One of the constants in the ranking factor studies is an interesting peculiarity in the data that we have dubbed the “brand factor”, present in many factors and observations.
What we mean by brand factor is the observation that websites from high profile brands or with a certain authority generally occupy the very top positons in the rankings, even if they disregard particular factors that the URLs that rank slightly lower adhere to.
For example, on average brands tend not to have a h1-tag on their page, their content has a lower word count and the keyword is not found in the description of the meta-title as often. In a nutshell: from a SEO perspective they are less optimized. On the other hand, brand websites typically feature many more backlinks and social signals than other URLs.
Google is already very efficient at identifying brands from particular sectors and at allocating their URLs a preferential ranking. Values like recognizability, user trust and brand image are also reflected in the SERPs to a certain extent.

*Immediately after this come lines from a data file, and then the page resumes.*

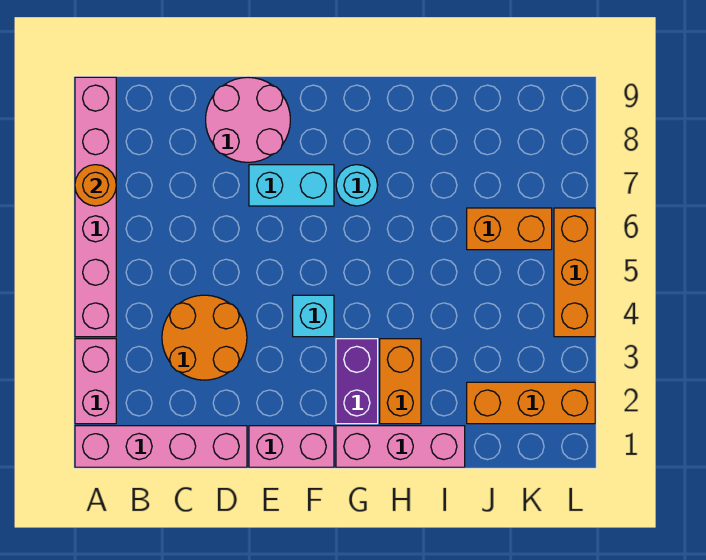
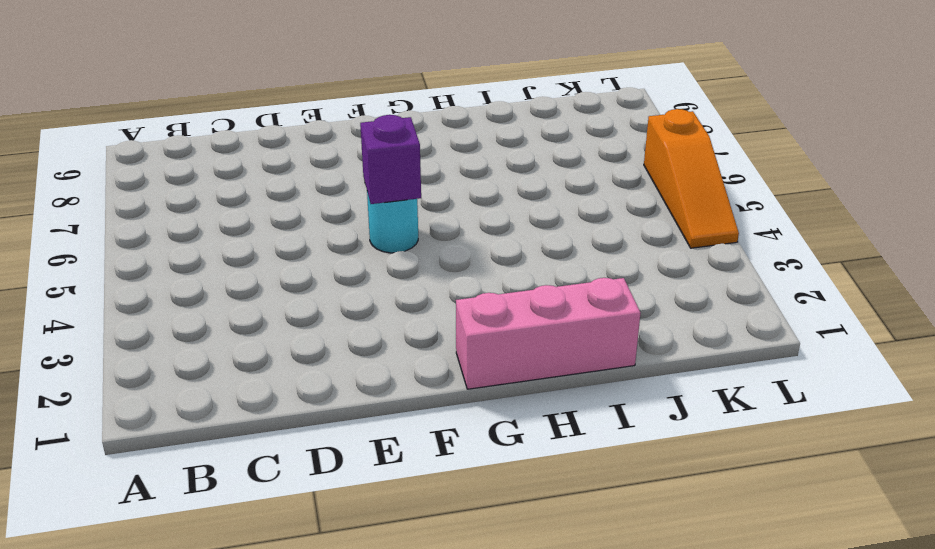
cyan round brick F5 level 1 -> cyan round brick G7 level 1
purple brick F5 level 2 -> none
orange slope L4:L6 level 1 top 6 -> orange brick L4:L6 level 1
none -> pink brick A1:D1 level 1
none -> pink brick A2:A3 level 1
none -> pink brick A4:A9 level 1

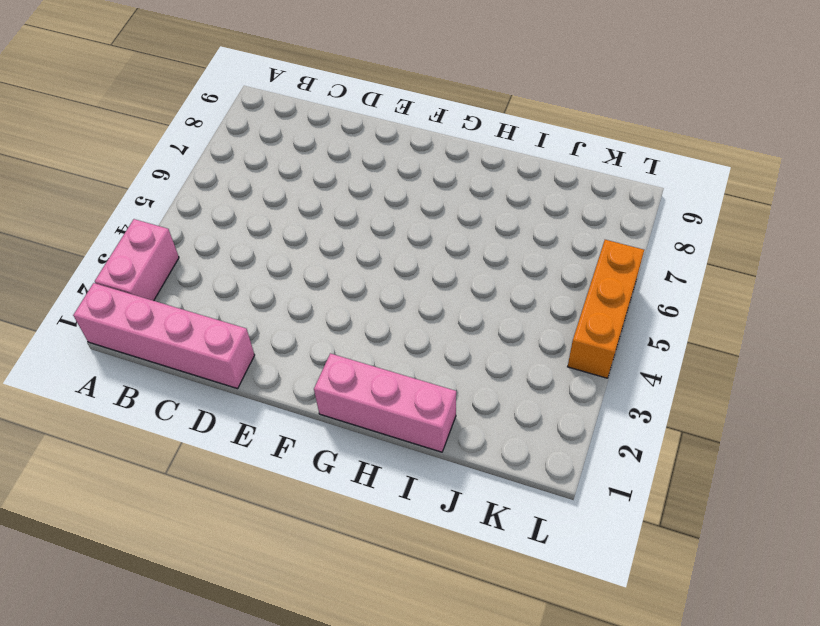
none -> pink brick A4:A9 level 1
none -> orange round brick C3:D4 level 1
none -> pink round brick D8:E9 level 1

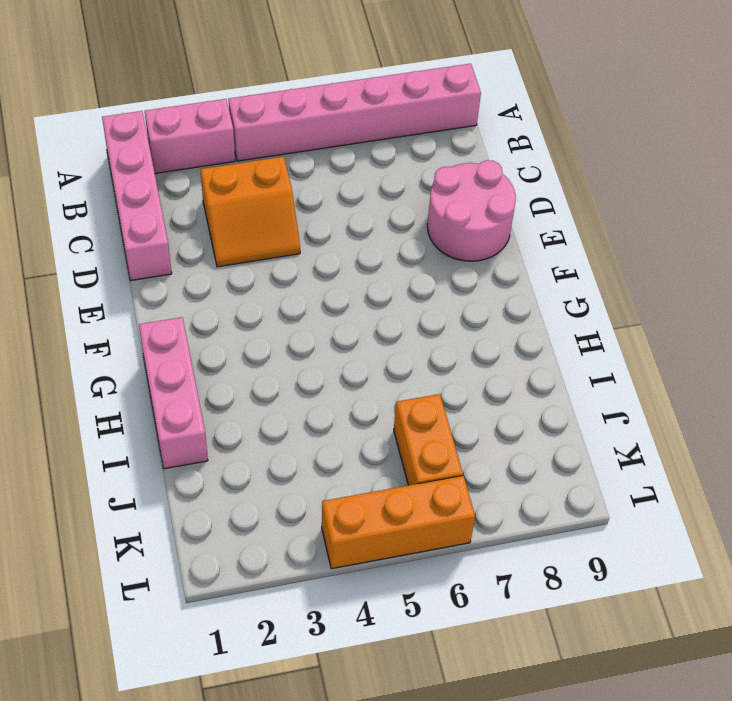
orange slope C3:D4 level 1 top C -> orange round brick C3:D4 level 1
none -> pink brick E1:F1 level 1
none -> cyan brick E7:F7 level 1
none -> cyan brick F4 level 1

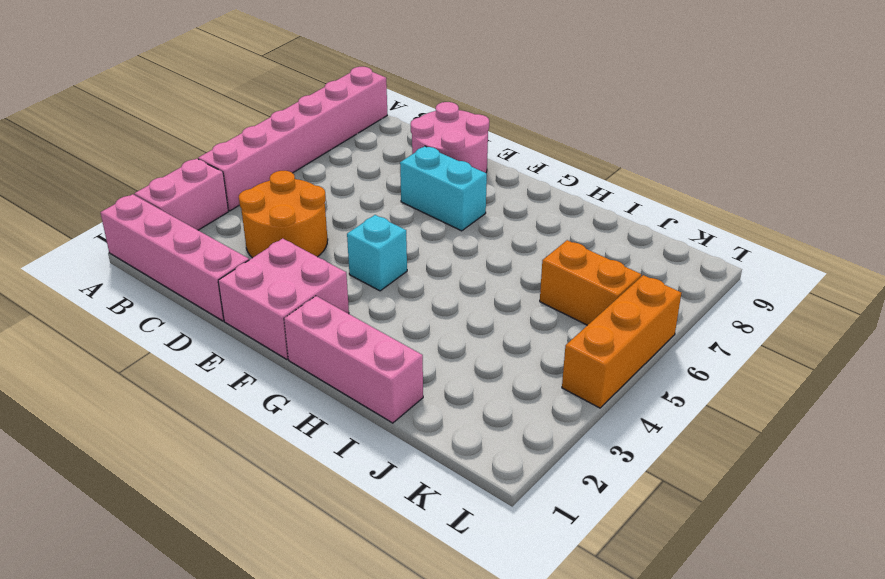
pink brick E1:F2 level 1 -> pink brick E1:F1 level 1
none -> purple brick G2:G3 level 1
none -> cyan round brick G7 level 1
none -> orange brick H2:H3 level 1

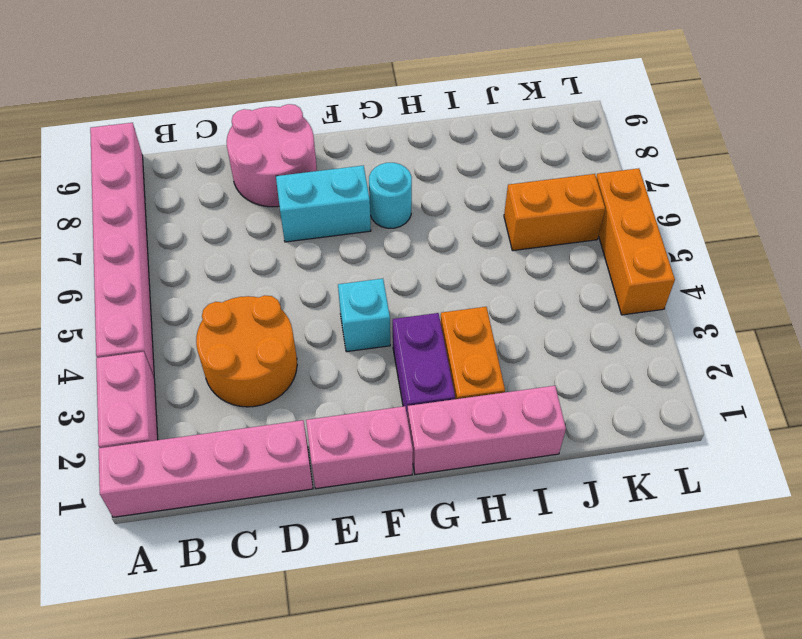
none -> orange brick J2:L2 level 1
none -> orange round brick A7 level 2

It’s fair to say that even Google itself doesn’t know how its own algorithm is made up, so complex have the evaluation metrics become.
The objective of Searchmetrics “Ranking Factors” studies is not to produce a gospel of absolute truth. Instead, we consider Searchmetrics studies to be a methodological analysis from an interpretative perspective. What this means is that we aim to provide the online industry with easy access to a data toolbox. By using this toolbox, the industry can make informed decisions based on our intensive research across a wide spectrum of criteria.